### PAGE EXCERPT
______________________________

Irish wolfhounds are amazing, and there are so many fascinating facts about them. Here are our top 10 facts about the Irish wolfhound.
Want to know the top facts about the Irish wolfhound? Listen up.
The Irish wolfhound is a fascinating breed of canine in both appearance and character. A native dog of Ireland, this handsome hound is a Celtic symbol of strength and courage that has shadowed the Irish warrior throughout the ages.
Like much of our heritage, the Irish wolfhound appears in many mythical stories and traditional legends.
They often spark a sense of nostalgia to those familiar with childhood tales of Fionn MacCumhaill and Setanta, standing loyal and proud against the rugged backdrop of the rural Irish landscape.
But there is more to the Irish wolfhound than meets the eye, and if you’re not familiar with the breed, you might be surprised to find out some less obvious facts. Here are the ten most interesting facts about the Irish wolfhound.
10. Irish wolfhounds are the world’s tallest dog breed – they’re giant!
The Great Dane is often believed to be the tallest dog in the world, but historically, the Irish wolfhound holds the title.
A male Irish wolfhound can stand as high as three feet tall on all fours, or a towering seven feet on his hind legs.
The female is slightly shorter but still presents a lanky lady. The Irish wolfhound, however, is by no means the heaviest breed, but with the potential to pack an impressive 180 pounds, they’re by no means lightweight.
But, despite their impressive stretch, the Irish wolfhound’s height is often his downfall, causing many underlying health problems in later years.
9. They held pride of place in ancient Ireland – as they should have
The early Irish Kings left us many clues to how life was on the Emerald Isle, their coat of arms leaving evidence that the Irish wolfhound played a key role.
“Gentle when stroked, fierce when provoked”, read the inscription alongside a shamrock and harp, depicting the gentle yet brave nature of their loyal companion.
To this day, the Irish wolfhound maintains strong connections to Ireland’s High Kings and can be seen in paintings and tapestries.
At the same time, their presence stands firm in Irish mythology and folklore.
8. They narrowly escaped extinction – we’re thankful for that
By the 17th century ‘The Great Hounds of Ireland’ had become legendary for their stealth in both battle and hunting.
Demand increased, and the Irish wolfhound began to be exported out of Ireland, leading to a risk of extinction in their native land.
In response to this, a ban on the transportation of Irish wolfhounds was issued in 1652, allowing the numbers to recover.
The demand for a sighthound to hunt wolves and elk may no longer be on people’s agenda, but the Irish wolfhound is still a popular breed.
They make a great family pet or companion. Just make sure you have plenty of outdoor space!

______________________________

### PROVIDED INFORMATION
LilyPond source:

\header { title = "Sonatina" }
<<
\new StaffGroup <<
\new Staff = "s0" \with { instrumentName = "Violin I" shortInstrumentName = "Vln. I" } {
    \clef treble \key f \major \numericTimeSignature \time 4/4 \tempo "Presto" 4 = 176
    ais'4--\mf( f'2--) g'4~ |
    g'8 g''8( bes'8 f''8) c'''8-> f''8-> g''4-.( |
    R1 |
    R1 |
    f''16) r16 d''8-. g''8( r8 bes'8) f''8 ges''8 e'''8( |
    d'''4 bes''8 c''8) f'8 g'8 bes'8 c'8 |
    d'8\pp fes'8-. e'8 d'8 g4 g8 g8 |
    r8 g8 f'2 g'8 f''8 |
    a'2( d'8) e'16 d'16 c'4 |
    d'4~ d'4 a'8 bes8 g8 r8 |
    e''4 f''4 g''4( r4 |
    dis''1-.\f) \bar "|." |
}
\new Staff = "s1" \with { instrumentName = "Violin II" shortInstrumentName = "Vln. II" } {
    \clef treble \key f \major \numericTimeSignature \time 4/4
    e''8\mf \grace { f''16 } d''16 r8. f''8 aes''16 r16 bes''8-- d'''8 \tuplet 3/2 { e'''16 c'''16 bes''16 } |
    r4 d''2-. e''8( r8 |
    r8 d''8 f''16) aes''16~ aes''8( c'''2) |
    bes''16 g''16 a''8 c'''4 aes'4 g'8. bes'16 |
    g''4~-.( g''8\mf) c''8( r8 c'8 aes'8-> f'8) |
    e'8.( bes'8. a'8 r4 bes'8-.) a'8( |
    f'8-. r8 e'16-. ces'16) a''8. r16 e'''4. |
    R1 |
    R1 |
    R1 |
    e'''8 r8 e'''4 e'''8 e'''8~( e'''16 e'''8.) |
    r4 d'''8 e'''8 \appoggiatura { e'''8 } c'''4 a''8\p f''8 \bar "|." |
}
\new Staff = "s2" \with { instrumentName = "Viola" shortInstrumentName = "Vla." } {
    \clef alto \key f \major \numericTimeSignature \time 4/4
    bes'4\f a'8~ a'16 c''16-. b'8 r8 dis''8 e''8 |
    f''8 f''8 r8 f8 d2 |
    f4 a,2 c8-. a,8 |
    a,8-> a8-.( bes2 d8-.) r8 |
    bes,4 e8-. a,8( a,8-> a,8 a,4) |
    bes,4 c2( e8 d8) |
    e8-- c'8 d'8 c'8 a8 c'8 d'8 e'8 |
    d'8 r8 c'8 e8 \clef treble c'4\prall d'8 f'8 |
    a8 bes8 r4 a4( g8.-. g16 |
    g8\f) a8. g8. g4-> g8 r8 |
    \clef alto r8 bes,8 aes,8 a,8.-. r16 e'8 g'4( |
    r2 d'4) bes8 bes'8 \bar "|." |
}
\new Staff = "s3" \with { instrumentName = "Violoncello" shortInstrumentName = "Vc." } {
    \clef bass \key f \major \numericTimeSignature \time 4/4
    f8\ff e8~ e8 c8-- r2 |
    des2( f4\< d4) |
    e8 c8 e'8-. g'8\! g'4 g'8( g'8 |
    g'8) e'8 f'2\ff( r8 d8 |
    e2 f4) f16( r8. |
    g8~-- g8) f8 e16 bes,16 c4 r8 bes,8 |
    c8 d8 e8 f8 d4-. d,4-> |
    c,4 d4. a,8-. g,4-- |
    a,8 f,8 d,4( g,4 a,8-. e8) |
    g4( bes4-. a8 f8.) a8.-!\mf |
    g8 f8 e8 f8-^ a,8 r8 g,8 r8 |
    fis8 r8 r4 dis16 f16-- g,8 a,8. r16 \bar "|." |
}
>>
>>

______________________________

### EXERCISE TASK 1
Count the entry lines that contain the string "alto", with case counting. How many are there? Give only the number.
### EXERCISE TASK 2
Continue the piece on Irish wolfhounds from where it stops.

### RESULT 1
2

### RESULT 2
7. They don’t make great watchdogs – gentle, not violent
Despite their somewhat overwhelming appearance, Irish wolfhounds don’t make very good security.
As long as the intruder has no issue with large animals, they are likely to make friends with your ‘watchdog’ within minutes.
The breed is not known to bark at strangers and can often be a ‘gentle giant’ with people they don’t know.
They may be brave warriors but not necessarily aggressive in nature, rendering them less effective ‘on watch’.
6. They have had many job roles – including man’s best friend
Historically the Irish wolfhound was bred to hunt wolves, Irish elk, and other large prey animals.
They were also used in battle to drag the enemy off horseback.
Ancient art often shows them as companions to their noble master, either standing tall by their side or sprawled across the stone floors of our ancient castles in front of a roaring fire.
In parts of Scotland, Irish wolfhounds were adapted to herd sheep, closely resembling the Scottish deerhound.
Today most Irish wolfhounds have the easier job of either looking fabulous for shows or entertaining the family’s children.
5. The breed dates as far back as before Christ – been about since forever
It is believed that the Irish wolfhound could be found in Ireland as far back as 400 BC when stories were revealed from ancient Rome about gifts of seven ‘canes scotici’ to fight large prey animals like lions and bears.
Scoti is the Latin word for ‘Gaels’ or ‘ancient Irish’, suggesting the wolfhounds had already gained a reputation in Europe.
4. The Irish wolfhound is the original ‘war dog’ – noble and valiant
Only royalty and noblemen were permitted to keep Irish wolfhounds in ancient Ireland.
Armies of up to 300 Irish wolfhounds were kept by some of the High Kings of Ireland, and they often led their master into battle.
The energetic breed was trained to drag the enemy off horses and chariots, making him the original war hero of Ireland.
3. They are gentle giants by nature – who doesn’t want to hug them?
Irish wolfhounds may appear ferocious beasts, but their temperament is quite the opposite. Often referred to as ‘gentle giants’, they make great family pets.
The Irish wolfhound is a super breed around children, although they may knock over little people when excited.
As with all dogs, they need regular exercise, but once an adult, a pleasant daily walk, as well as a large garden to potter in, is enough.
They are only too happy to snuggle up on the sofa with you in the evening or loll around the house on a rainy day.
2. Irish Wolfhounds are nicknamed ‘the heartbreak dog’ – one of the top facts about the Irish wolfhound
To own an Irish wolfhound is a truly special experience, but before embarking on the journey with your new best friend, please consider the number of health issues that can possibly hinder your new fur baby.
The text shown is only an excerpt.